Deep learning-based methods for human pose estimation typically involve using convolutional neural networks (CNNs) [7] to extract features from human postures. These features are then used in regression or classification networks to predict the positions or postures of human joint points.

Deep learning-based methods for human pose estimation offer several advantages. Firstly, they can handle complex background environments and situations involving occlusion, making them more robust. Secondly, these methods can learn higher-level feature representations, allowing them to extract richer posture information [8]. Additionally, deep learning models have strong fitting abilities, thereby resulting in higher accuracy.

Due to the rapid advancements in deep learning, deep learning-based methods for human pose estimation have gradually replaced traditional methods and have become the mainstream approach in the field. DeepPose, introduced by Toshev et al. [9], addresses the challenge of human pose estimation by directly outputting the coordinates of each joint point of the human body, resulting in significant improvements in accuracy.
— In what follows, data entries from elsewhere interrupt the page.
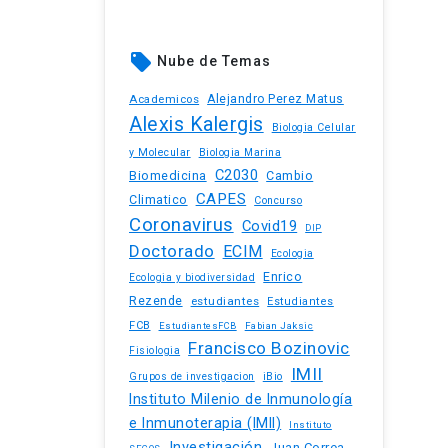
local_offer
Nube de Temas
Academicos
Alejandro Perez Matus
Alexis Kalergis
Biologia Celular
y Molecular
Biologia Marina
C2030
Biomedicina
Cambio
CAPES
Climatico
Concurso
Coronavirus
Covid19
DIP
Doctorado
ECIM
Ecologia
Enrico
Ecologia y biodiversidad
Rezende
estudiantes
Estudiantes
FCB
EstudiantesFCB
Fabian Jaksic
Francisco Bozinovic
Fisiologia
IMII
iBio
Grupos de investigacion
Instituto Milenio de Inmunología
e Inmunoterapia (IMII)
Instituto
Investigación
Juan Correa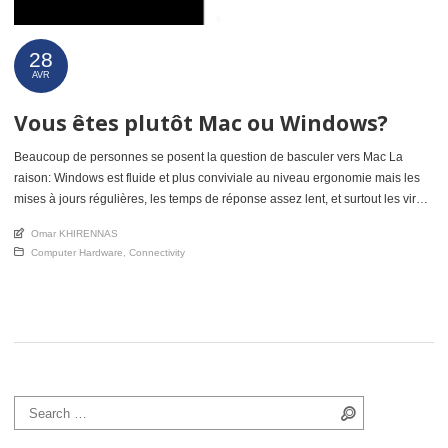
28
AVR
Vous êtes plutôt Mac ou Windows?
Beaucoup de personnes se posent la question de basculer vers Mac La
raison: Windows est fluide et plus conviviale au niveau ergonomie mais les
mises à jours régulières, les temps de réponse assez lent, et surtout les virus
ont peu à peu discrédité ce symstem d’exploitation de Microsoft. Les
An article by
Omar KHIRENNAS
utilisateurs qui ont basculé sur Mac […]
Posted in
Computer Hardware
,
Connectivity
Search for:
Search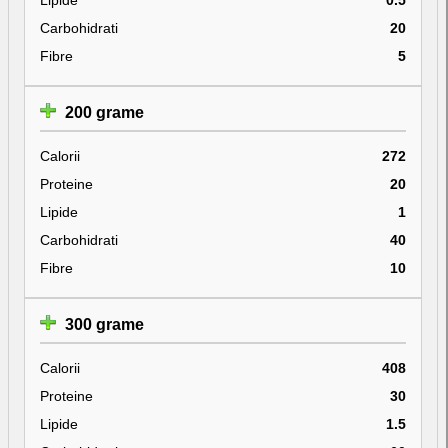
Carbohidrati
20
Fibre
5
200 grame
Calorii
272
Proteine
20
Lipide
1
Carbohidrati
40
Fibre
10
300 grame
Calorii
408
Proteine
30
Lipide
1.5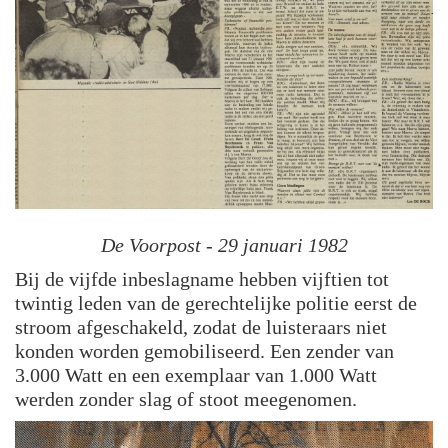
De Voorpost - 29 januari 1982
Bij de vijfde inbeslagname hebben vijftien tot
twintig leden van de gerechtelijke politie eerst de
stroom afgeschakeld, zodat de luisteraars niet
konden worden gemobiliseerd. Een zender van
3.000 Watt en een exemplaar van 1.000 Watt
werden zonder slag of stoot meegenomen.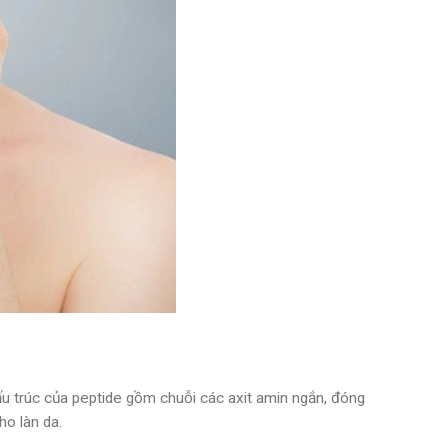
u trúc của peptide gồm chuỗi các axit amin ngắn, đóng
ho làn da.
However, it relies solely on coordinate regression for key point detection, and further enhancements are needed to improve detection effectiveness. The Convolutional Pose Machine (CPM) method proposed by Wei et al. [10] tackles the problem of feature gradient disappearance during training by incorporating intermediate supervision [11]. By providing a natural learning objective function, the CPM approach supplements the gradient of backpropagation and adjusts the learning process, leading to improved accuracy in human body key point detection. Another notable method, HRNet, proposed by Sun et al. [12], introduces a high-resolution network that connects parallel networks of different resolutions. This approach ensures that high-resolution feature maps are maintained throughout the entire network model, effectively enhancing the accuracy of predicting human body key points. While these methods have successfully improved accuracy in human pose estimation, they often do so by increasing the number of parameters. Consequently, there is a need to explore techniques that can enhance performance while reducing the number of parameters—a challenge worth considering in the ongoing advancement of human pose estimation networks.

In this paper, we introduce BDENet, a lightweight network model designed for human pose estimation. The primary objective of BDENet is to reduce the number of model parameters while still maintaining high accuracy. Unlike prior lightweight models, our approach combines the power of a high-resolution network (HRNet) with bottleneck modules [13] and depthwise separable convolution modules [14]. This unique combination enables us to strike a balance between achieving high accuracy and reducing the overall size of the model. By leveraging these innovative techniques, BDENet offers a promising solution for efficient human pose estimation. In the design of the BDENet basic module, this paper adopts a modification by replacing the standard convolution with a depthwise separable convolution module in the Bottleneck structure. This change effectively reduces the number of parameters in the model while preserving its high-resolution functionality. Additionally, this study introduces a lightweight and efficient channel attention mechanism called Efficient Channel Attention (ECA) [15]. The ECA mechanism aims to enhance the accuracy of pose estimation tasks. To evaluate the performance of BDENet, comprehensive experiments were conducted. The results demonstrate that BDENet achieves a significant reduction in model size while improving accuracy compared to previous lightweight models. The combination of the bottleneck module, the depthwise separable convolution module in the HRNet framework, and the ECA mechanism contributes to the overall performance enhancement of BDENet. This research is based on BDENet proposed by HRNet. The contributions of this research include the following: By introducing ECA and embedding it into the backbone network of the model, we enhance the focus on the people in the picture and suppress the interference of non-target background information. To meet the real-time performance of key point detection and lightweight model, we use depth-separable convolution to optimize the convolution operation in the backbone network, which significantly reduces the amount of model calculations and parameters.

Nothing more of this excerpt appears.